SOCRATE Orbene, l’uno (movimento) non è un bene sia per l’anima sia per il corpo, mentre l’altro il contrario?
TEETETO Sembra.
SOCRATE E quindi son necessitato a parlarti di assenza di venti e bonaccia e quant’altro per argomentare che la quiete guasta e distrugge, mentre l’altro salvaguarda? E, dopo questi argomenti, il suggello: son necessitato a riferirmi all’aurea catena, con la quale Omero non intende nient’altro che il sole, [153d] e mostra che, sinché il percorso rotatorio in cielo è in moto, come pure il sole, tutte le cose nell’ambito degli dèi e degli uomini sono e son salvaguardate, se invece questo sostasse come legato, allora tutte le cose si corromperebbero ed allora si genererebbe il cosiddetto sottosopra di tutte?

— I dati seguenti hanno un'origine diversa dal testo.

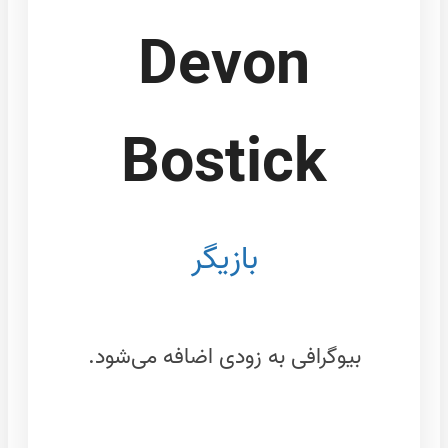
Devon
Bostick
بازیگر
بیوگرافی به زودی اضافه می‌شود.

TEETETO Ma mi sembra, ecco, o Socrate, che mostrasse gli argomenti dei quali discorri.
Note
(1) DK80B1.
(2) Il. XIV 201 e 302.
La traduzione si basa sull’edizione critica di Hicken: Plato, Theaetetus, edit. W.F. Hicken, in Platonis Opera, Tomus I, tetralogias I-II continens, recognoverunt brevique adnotatione critica instruxerunt E.A. Duke, W.F. Hicken, W.S.M. Nicoll, D.B. Robinson et J.C.G. Strachan, Oxford University Press, Oxford 1995.